++++ 検討用本文

お宝との出会いは一期一会。次があるとは思うべからず

ビジネスバイクの絶対王者・スーパーカブは、中古車市場では今も庶民の味方だ。「カブなら何でもいいや」という気持ちなら、予算に合わせて選択肢は実に豊富。サビが浮いた実用車から新車のような極上車まで、全国どこかで見つけることができる。
しかし、狙うモデルが決まった瞬間、その世界は一気に狭くなる。年式やカラー、仕様、コンディション、ノーマル度……条件を増やせば増やすほど理想の一台との出会いは難しくなり、「もっと良い個体があるかも」と迷っている間に、目の前の一台は誰かのガレージへ旅立ってしまうことも少なくない。
スーパーカブは世界一売れたバイクだけに中古車の流通量も多いが、それはあくまで”普通のカブ”の話。希少なモデルや人気仕様となれば話は別で、次に同じ個体と巡り会える保証はない。だからこそ、ハートにビビッときたなら迷う理由はない。その瞬間こそが、最高の買い時なのである。

世界一売れたバイクだからこそ”宝探し”が面白い

1958年の誕生以来、60年以上にわたって進化を続けてきたスーパーカブは、世界一売れたモーターサイクルとして知られる。その長い歴史の中では、販売地域や用途、時代背景に合わせて数え切れないほどの派生モデルや特別仕様車が誕生した。

++++++++
++++ 抽出データ

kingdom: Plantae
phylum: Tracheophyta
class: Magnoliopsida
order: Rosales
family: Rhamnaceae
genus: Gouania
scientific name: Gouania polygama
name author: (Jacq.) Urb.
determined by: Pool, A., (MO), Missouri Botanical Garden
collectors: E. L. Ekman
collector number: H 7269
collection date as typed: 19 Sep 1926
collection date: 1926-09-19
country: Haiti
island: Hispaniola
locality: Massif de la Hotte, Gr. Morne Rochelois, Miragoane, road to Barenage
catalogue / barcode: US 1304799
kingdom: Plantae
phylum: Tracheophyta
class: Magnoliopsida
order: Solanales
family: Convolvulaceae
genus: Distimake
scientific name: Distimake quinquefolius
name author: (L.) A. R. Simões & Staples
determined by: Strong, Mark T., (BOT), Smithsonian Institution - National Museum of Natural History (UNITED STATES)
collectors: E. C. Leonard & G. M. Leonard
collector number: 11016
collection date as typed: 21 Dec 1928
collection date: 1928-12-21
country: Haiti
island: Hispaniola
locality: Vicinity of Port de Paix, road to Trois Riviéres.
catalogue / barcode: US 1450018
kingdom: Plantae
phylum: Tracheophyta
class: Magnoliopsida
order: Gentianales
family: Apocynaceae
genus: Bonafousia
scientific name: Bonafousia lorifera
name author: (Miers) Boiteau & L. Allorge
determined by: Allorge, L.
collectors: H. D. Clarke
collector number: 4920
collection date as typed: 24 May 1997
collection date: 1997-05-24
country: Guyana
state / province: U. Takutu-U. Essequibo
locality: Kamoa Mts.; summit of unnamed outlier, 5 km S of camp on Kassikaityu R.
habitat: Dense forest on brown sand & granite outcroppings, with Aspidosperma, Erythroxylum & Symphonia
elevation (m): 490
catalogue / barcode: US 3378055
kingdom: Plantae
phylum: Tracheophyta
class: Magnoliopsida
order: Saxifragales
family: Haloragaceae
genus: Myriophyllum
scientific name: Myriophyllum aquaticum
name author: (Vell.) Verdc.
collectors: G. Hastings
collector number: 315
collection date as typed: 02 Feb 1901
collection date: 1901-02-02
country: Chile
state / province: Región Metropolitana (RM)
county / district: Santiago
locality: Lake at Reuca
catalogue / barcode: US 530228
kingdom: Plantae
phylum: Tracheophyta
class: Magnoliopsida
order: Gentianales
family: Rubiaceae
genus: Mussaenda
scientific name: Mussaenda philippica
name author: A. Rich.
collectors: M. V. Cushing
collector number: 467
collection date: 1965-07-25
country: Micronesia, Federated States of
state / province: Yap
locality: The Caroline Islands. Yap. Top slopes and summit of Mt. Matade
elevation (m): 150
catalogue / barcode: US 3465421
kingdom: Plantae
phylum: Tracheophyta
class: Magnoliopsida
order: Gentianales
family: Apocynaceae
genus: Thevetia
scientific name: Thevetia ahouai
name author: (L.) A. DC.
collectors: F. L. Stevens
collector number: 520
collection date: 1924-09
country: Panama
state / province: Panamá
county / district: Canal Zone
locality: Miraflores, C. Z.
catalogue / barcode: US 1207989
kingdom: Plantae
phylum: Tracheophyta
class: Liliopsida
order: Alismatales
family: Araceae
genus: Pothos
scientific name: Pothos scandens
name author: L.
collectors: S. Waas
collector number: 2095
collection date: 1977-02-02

++++++++

* **取り組む課題**
[1] スーパーカブの中古車をめぐる本文について、次の問いに答えよ。
(a) スーパーカブが誕生したのは何年か。
(b) 狙うモデルが決まった瞬間、その世界はどうなるとされているか。
(c) 本文が「最高の買い時」と呼んでいるのはどの瞬間か。
[2] スーパーカブの中古車をめぐる本文を、最後の文の後から引き継いで書き進めよ。

* **課題ごとの解答**
[1]
(a) 1958年
(b) 一気に狭くなる。
(c) ハートにビビッときた瞬間

[2]
一般販売されなかった郵政カブや販売店向けの記念モデル、海外専用モデル、生産期間が短かった仕様など、その誕生にはそれぞれ理由がある。そして長い年月を経た現在、それらは希少価値の高いコレクターズアイテムとして、多くのカブファンを魅了している。
今回紹介するのは、そんな”知る人ぞ知る”歴代スーパーカブたち。誕生した背景や時代を知りながら眺めると、いつものスーパーカブが少し違って見えてくるはずだ。

カブ好きなら一度は見たい! 珠玉のレアモデルたち
●C105T メッキ仕様(1959)

PHOTO:北 秀昭(https://4-mini.net)

1959年にアメリカ・ホンダが設立された当時、スーパーカブを数多く販売した優良ディーラーへ贈られた記念モデルで、フレームやフェンダーまでメッキ処理が施された非売品。現在では”幻のスーパーカブ”とも呼ばれる存在だ。
・エンジン:空冷4ストローク単気筒 54cc
・特徴:非売品・全面メッキ仕様
・希少度:★★★★★

フロントフォークからメインフレ
ーム、フェンダーにボディカバー
まで豪華仕様のピッカピカ!

●C102 通称”セル付き”(1960)

初期型はセルスターターのみでキックペダルを持たず、バッテリーが上がれば始動できないという大胆な設計だった。その後キック付きへ変更されたため、この初期仕様は非常に希少。現在でも高い人気を誇る。

・エンジン:空冷4ストローク単気筒 49cc
・最高出力:4.5ps
・タイヤ:F2.25-17/R2.25-17
・特徴:セル付き初期モデル
・希少度:★★★★★

●スーパーカブ50SDX 通称”赤カブ”(1982)

鮮やかなレッドが印象的なスーパーカブ50SDX。82年の50SDXと83年発表の50スーパーカスタムに設定されていたレアカラー。生産期間が短かったこともあり、現在ではノーマルコンディションの個体は年々少なくなっている。

・特徴:希少カラー・短期生産
・希少度:★★★★☆

●CT200 Trail 90(1964)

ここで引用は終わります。